2. Patent technical information
1. Brief introduction to the R&D status of the client's patented products and brief introduction to the patent developer;
2. Patent certificate and related legal documents such as acceptance, transfer, change (contract) and price payment voucher;
3. Patent specification;
4. Questionnaire on the basic situation of patented technology (see attached table);
5. Patented product project proposal, letter of intent for joint venture and cooperation, feasibility study report or technical transformation plan;
6. Patented technology testing reports, scientific and technological achievement appraisal certificates, patented technology search information, technology reviews by well-known industry experts, etc.;
7. Receipts and vouchers for annual patent application fees, maintenance fees, annual fees and other fees;
8. Industry experts’ opinions on the novelty of the patented technology
9. Patent registration Thin copy
3. Financial information
1. The client’s balance sheet, profit and loss statement or financial income statistics related to patented products in the past five years (including the evaluation base date);
2. Fund investment and cost statistics for patented product development (Table 1);
3. The client’s development plan for the next five years;
4. The client's revenue forecast and preparation instructions for the patented product in the next 3-5 years (Table C).
Four. Other information
1. Patented product award certificate and high-tech enterprise certification.
2. Letter of commitment to pay annual patent maintenance fees on schedule.

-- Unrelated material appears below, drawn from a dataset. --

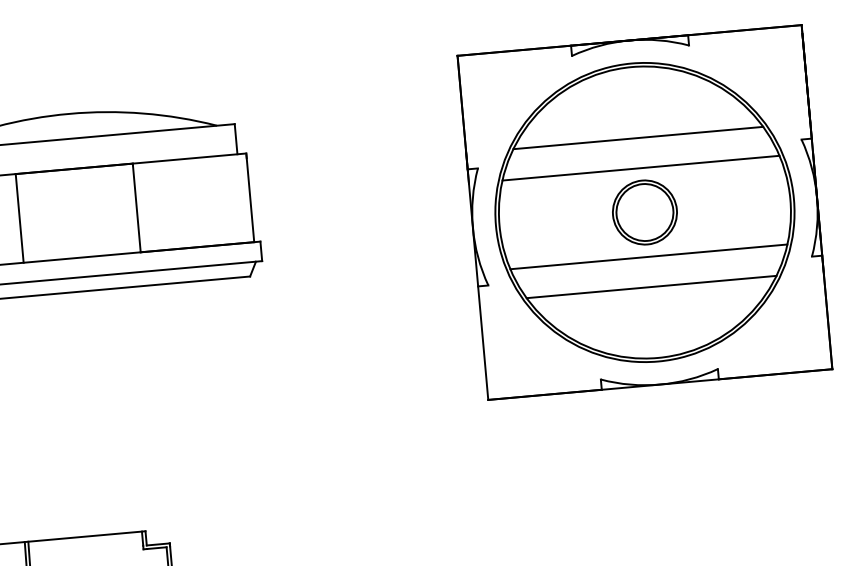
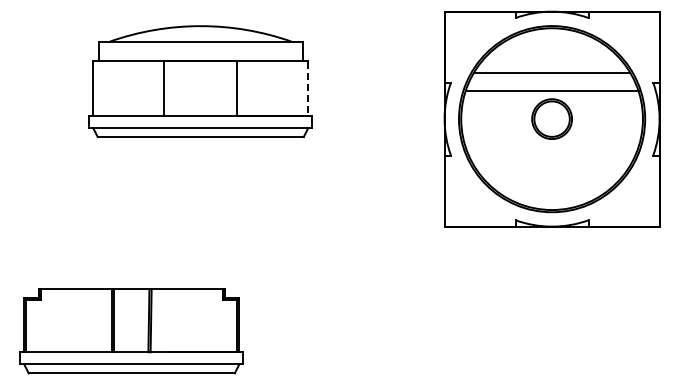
line: (250, 199) -> (308, 89), solid -> dashed
line: (647, 256) -> (551, 146), removed
line: (652, 286) -> (552, 165), removed

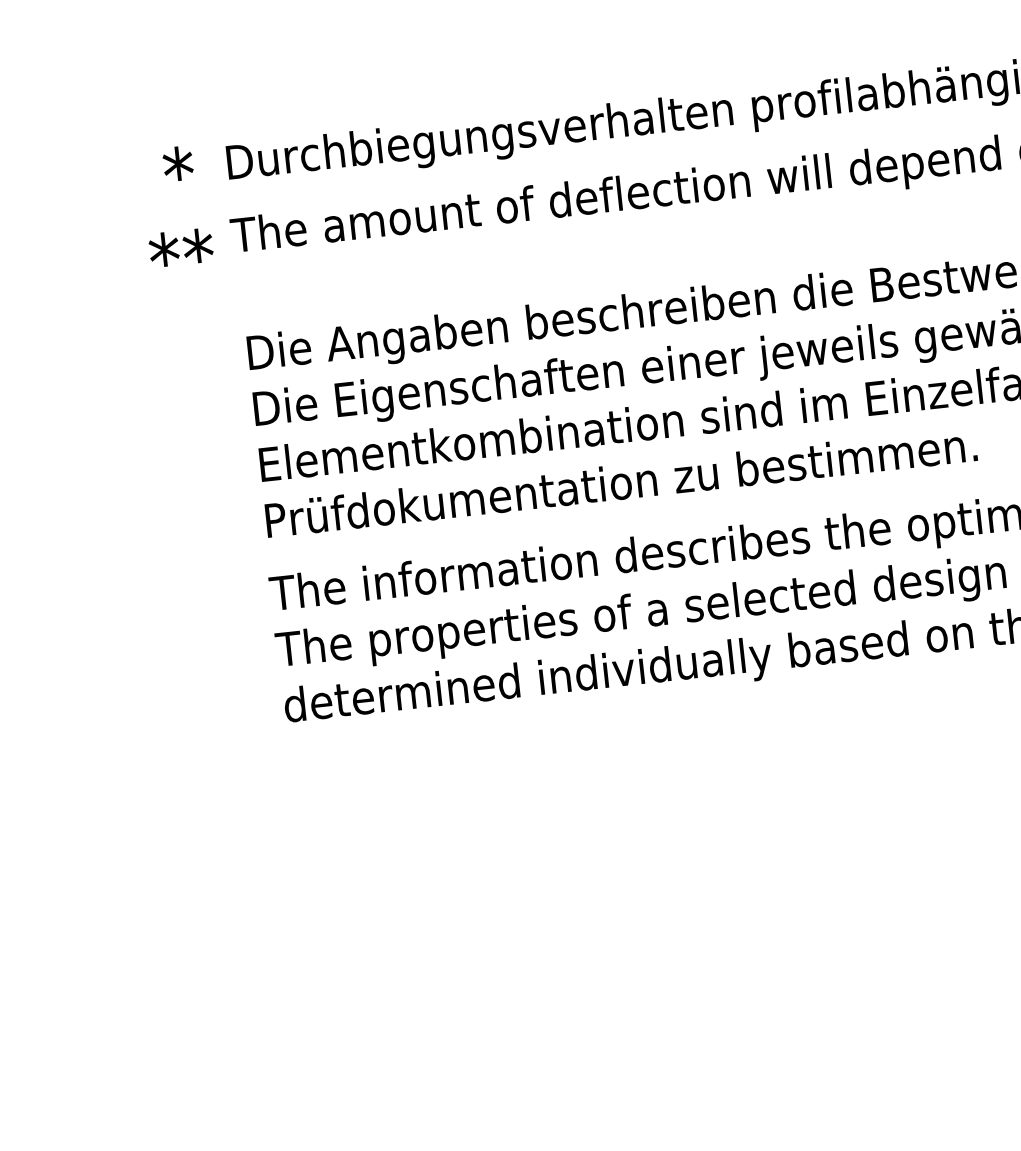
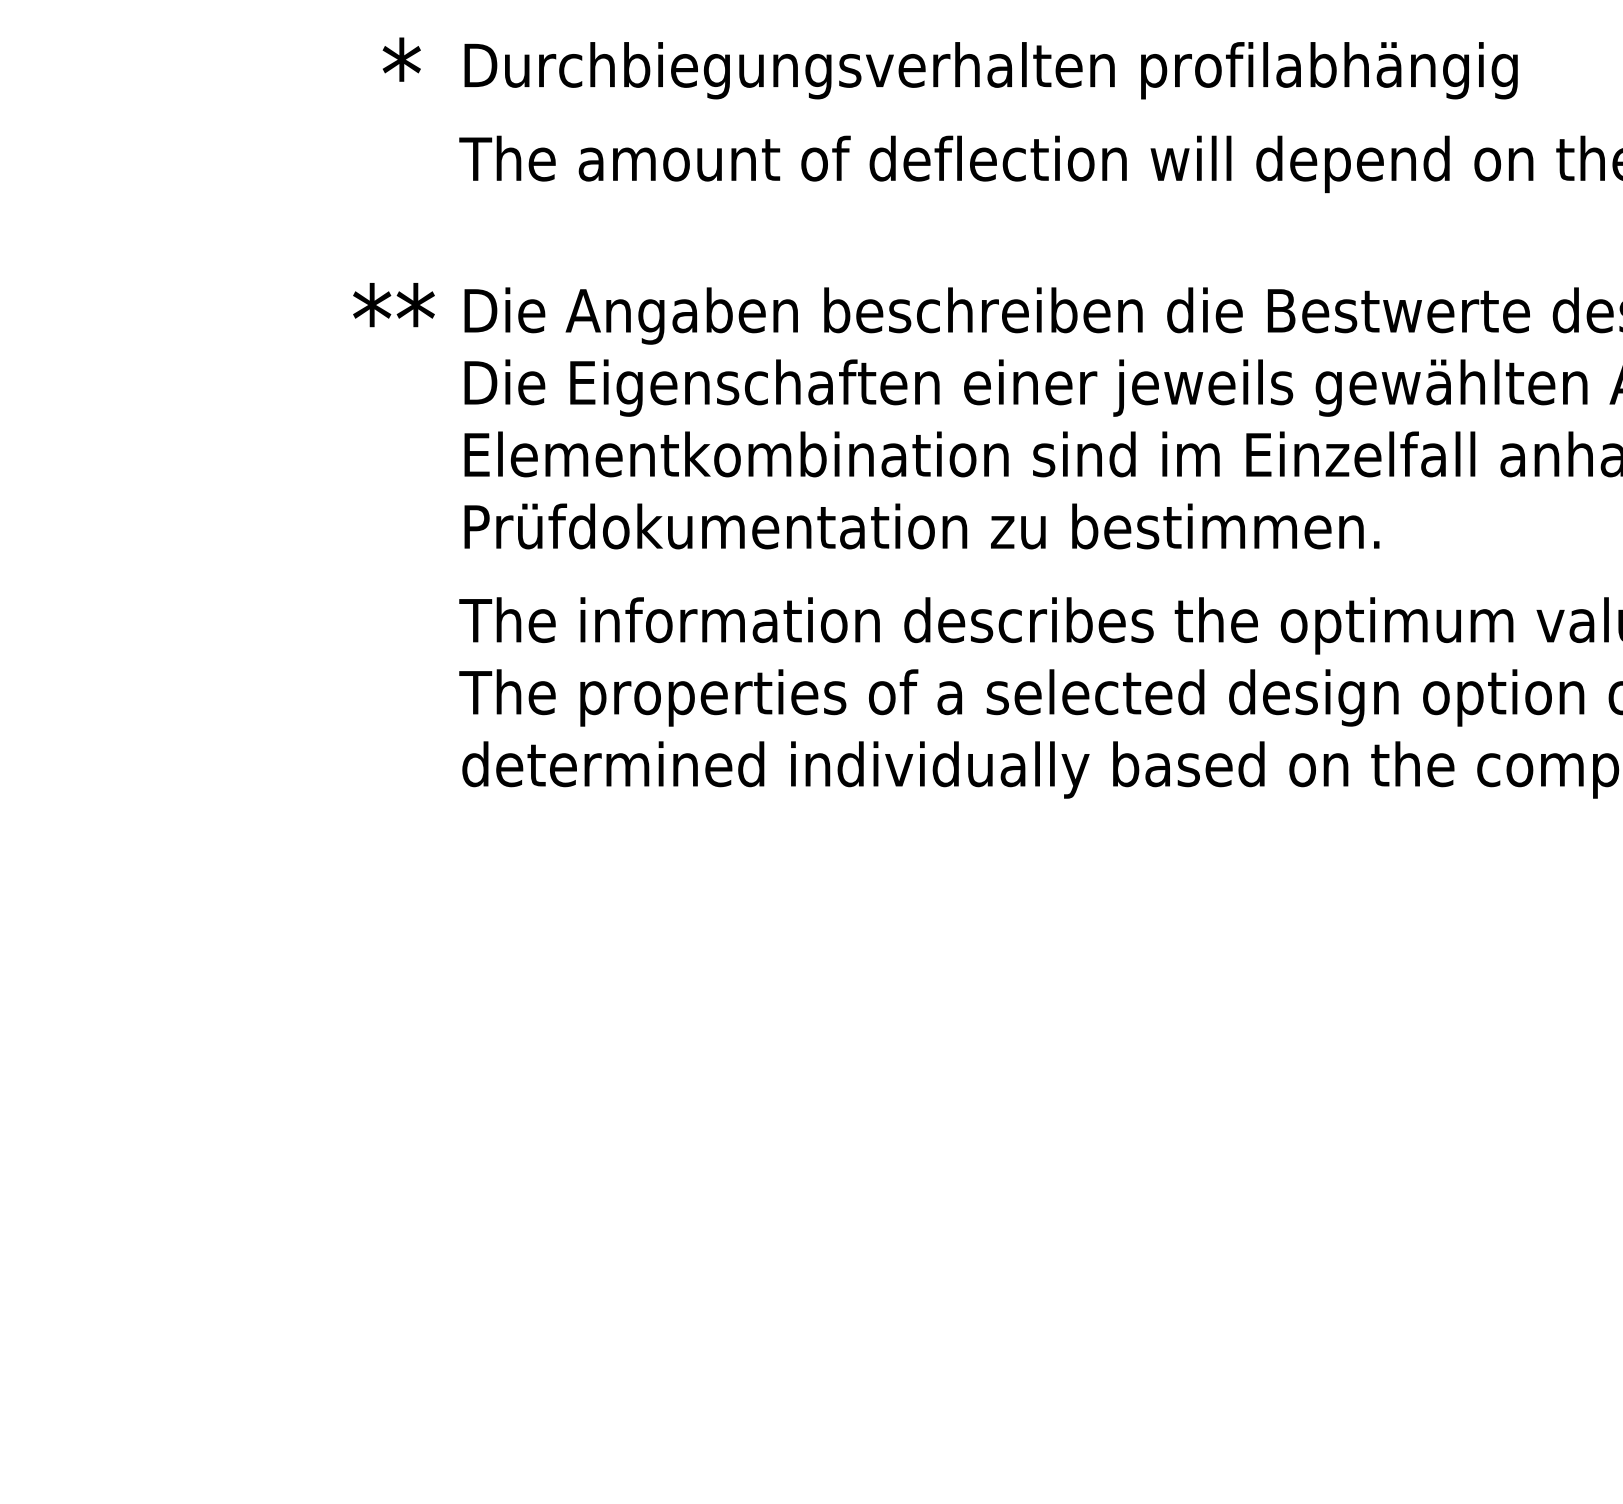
text: (180, 248) -> (393, 305), moved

3. Commitment letter from the client.
The company's capital increase process
(1) The basic process of the company's capital increase:
1. Shareholders' meeting resolution of each shareholder agreeing to the capital increase
2 , modify or supplement the articles of capital increase
3. Invest capital increase funds (or hire an appraisal company to conduct physical/intangible asset appraisal)
4. Hire an accounting firm to issue a capital verification report
5. Handling a series of registration changes in industry, commerce, taxation, etc.
(2) Precautions for investment:
A. Precautions for monetary capital investment
1. When setting up a temporary bank account to invest capital, you must indicate "investment funds" in the "Purpose/Source of Funds/Summary/Remarks" column of the bank document
2. Each shareholder shall contribute according to the proportion of capital subscribed by him or her. Invest funds separately and provide original invoices issued by banks respectively
3. The investor must be the investor specified in the articles of association
B. In kind, intangible assets (such as trademarks, Patents, non-patented technologies, copyrights, land use rights, etc.) Investment precautions
1. The physical objects used for investment are owned by the investors and are not guaranteed or mortgaged
2. If the investment is made with industrial property rights or non-patented technology, the shareholders or promoters shall have ownership rights
3. If the investment is made with land use rights, the shareholders or promoters shall own the land use rights
4. If the registered capital is contributed in the form of intangible assets, its proportion in the registered capital shall comply with relevant national regulations. (Can account for up to 70% of the registered capital)
5. Capital contributions in kind or intangible assets must be evaluated and an evaluation report provided.
6. The company's articles of association should provide for the above-mentioned capital contributions. Provisions shall be made on the transfer matters, and the transfer procedures shall be handled in accordance with relevant regulations within six months after the establishment of the company after investment, and shall be reported to the company registration authority for filing.